### QUOTED PASSAGE
##############################
How do banks calculate your rate?

22nd August 2020 - Freya Cormack

How do banks calculate your rate

Have you ever wondered how your bank works out your interest rate? In this article, we’ll run through all you need to know about how banks set home loan interest rates. 

Your bank will calculate your interest rate based on a variety of factors. The most important factor they consider is the Reserve Bank of Australia’s cash rate. The cash rate dictates how much interest your bank has to pay on their overnight loans. Your interest rate will always be higher than the cash rate, but interest rates should adjust with the cash rate. 

The RBA cash rate

The cash rate is set on the first Tuesday of every month, except for January, at 2:30pm. It is essentially the interest rate that banks will charge each other when borrowing through overnight loans.

Your bank will use the cash rate to decide what interest rate to charge for home loans, and other loan or credit products. As mentioned above, your interest rate won’t match the cash rate exactly. After all, your bank makes money through interest and higher interest rates are charged to high risk lenders and loans. 

For example, personal loans are considered to be high risk. Unlike with a home loan, there won’t necessarily be an asset to seize if the borrower defaults on a personal loan. To account for risk, a higher interest rate will be charged. 

If a borrower has poor credit, low income relative to the property they plan to purchase, is purchasing in a ‘risky’ area or has limited documentation, they may be perceived as high risk. These borrowers may be charged a higher interest rate than the usual. 

All homeowners and prospective homeowners should keep an eye on the cash rate. When the cash rate drops, this is often a good time to refinance or apply for a loan as interest rates should also drop. 

Do banks pass on interest rate cuts?

This depends. Most banks will usually pass on rate cuts to customers to keep them from straying. 

Banks will eye their competitors to see whether they should increase or decrease interest rates. If their competitors aren’t passing on cuts, they don’t have much incentive to since there won’t be an obvious alternative for customers to turn to. 

However, the Big 4 major banks aren’t ruling the lending scene anymore. Their pool of competitors grows regularly, with new lenders emerging and smaller banks expanding their services. 

Increasingly, these smaller lenders offer more competitive interest rates. This means that the traditional banks can’t afford to withhold cuts to their customers. 

What to do if your bank doesn’t pass on rate cuts

If you’re on a variable rate home loan, it’s important to be aware of changes in the cash rate. When the cash rate drops and your bank doesn’t reduce your interest rate, try to contact them and demand a lower rate. A mortgage broker can assist with this step and may negotiate you a better deal.
##############################
### GIVEN DATA
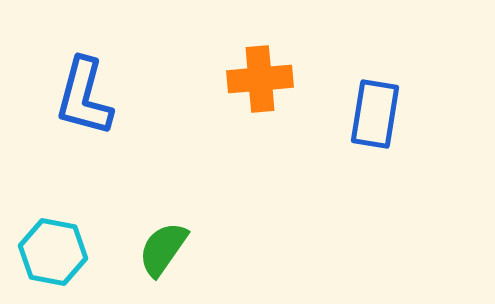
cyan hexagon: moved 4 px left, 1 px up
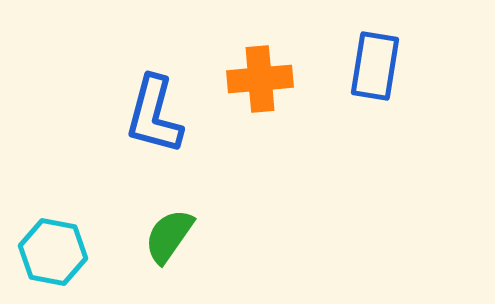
blue L-shape: moved 70 px right, 18 px down
blue rectangle: moved 48 px up
green semicircle: moved 6 px right, 13 px up
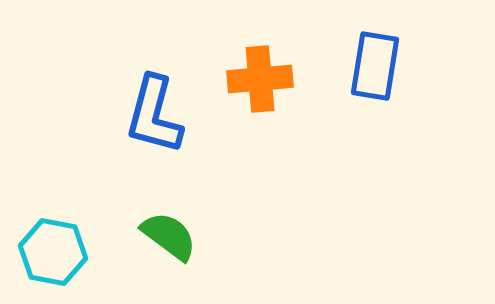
green semicircle: rotated 92 degrees clockwise
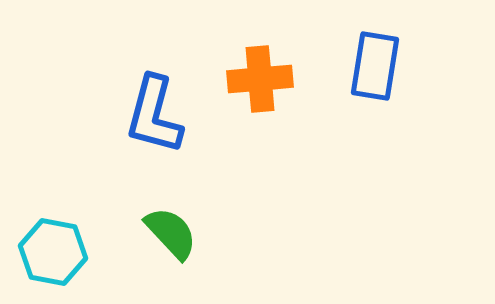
green semicircle: moved 2 px right, 3 px up; rotated 10 degrees clockwise
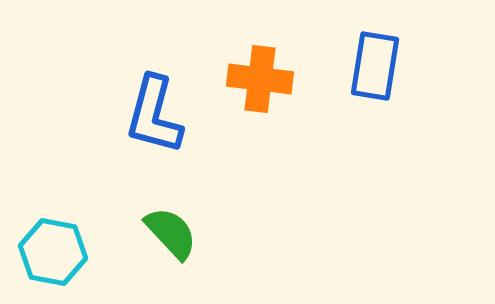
orange cross: rotated 12 degrees clockwise
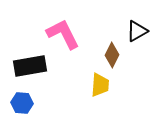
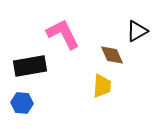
brown diamond: rotated 50 degrees counterclockwise
yellow trapezoid: moved 2 px right, 1 px down
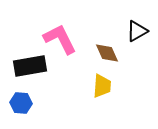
pink L-shape: moved 3 px left, 5 px down
brown diamond: moved 5 px left, 2 px up
blue hexagon: moved 1 px left
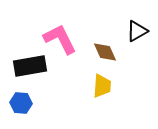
brown diamond: moved 2 px left, 1 px up
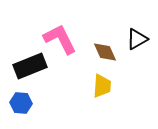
black triangle: moved 8 px down
black rectangle: rotated 12 degrees counterclockwise
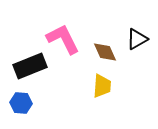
pink L-shape: moved 3 px right
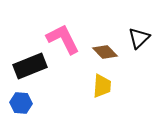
black triangle: moved 2 px right, 1 px up; rotated 15 degrees counterclockwise
brown diamond: rotated 20 degrees counterclockwise
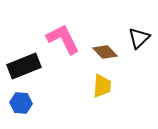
black rectangle: moved 6 px left
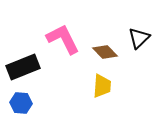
black rectangle: moved 1 px left, 1 px down
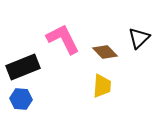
blue hexagon: moved 4 px up
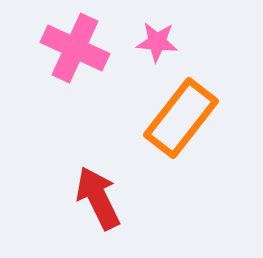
##############################
### THE TASKS
a – Transcribe the bank interest rate article from "This depends. Most" up to and including "expanding their services.".
b – According to the bank interest rate article, when is the RBA cash rate set?
c – Resume the bank interest rate article from where it stops.

### EXPECTED OUTPUTS
a –
This depends. Most banks will usually pass on rate cuts to customers to keep them from straying. 

Banks will eye their competitors to see whether they should increase or decrease interest rates. If their competitors aren’t passing on cuts, they don’t have much incentive to since there won’t be an obvious alternative for customers to turn to. 

However, the Big 4 major banks aren’t ruling the lending scene anymore. Their pool of competitors grows regularly, with new lenders emerging and smaller banks expanding their services.

b – On the first Tuesday of every month except January, at 2:30pm.

c –
But if your bank won’t budge, consider refinancing with another bank. There are plenty of other options out there. Compare rates online and don’t forget to consider the home loan beyond the interest rate. It’s no good being stuck on a home loan with a low interest rate if you have high fees and poor communication. 

For fixed interest rate borrowers, your interest rate will remain unaffected by cash rate changes. When you are nearing the end of your fixed period, it’s smart to monitor the cash rate so that you are prepared to make a switch. 

How is my interest calculated?

Your interest is calculated on top of your loan balance every single day. This means that you can’t really be strategic with making extra repayments or changes. While interest is calculated daily, you’ll pay it when you make your regular principal repayments — monthly, fortnightly or weekly. 

What your bank will do is multiply your remaining loan balance by your interest rate. This figure is then divided by 365 (even on a leap year) to get your daily interest amount. For example, if your loan balance adds up to $200,000 and you have a 4% interest rate, your daily interest will be charged using this formula:

($200,000 x 0.4) ÷ 365 = $27.39

If you have a redraw facility or an offset account, you could be charged less interest. 

Who pays more in interest?

Apart from the high risk borrowers we mentioned earlier, there are some other borrowers who can expect to be paying more in interest. 

Property investors

Investment home loans come with higher interest rates than owner occupied home loans. This is because investors can expect to have a rental income and a series of tax benefits. 

And don’t think you can play the system! If you are treating your property as an investment property while on an owner occupier home loan, you can get into serious trouble for fraud.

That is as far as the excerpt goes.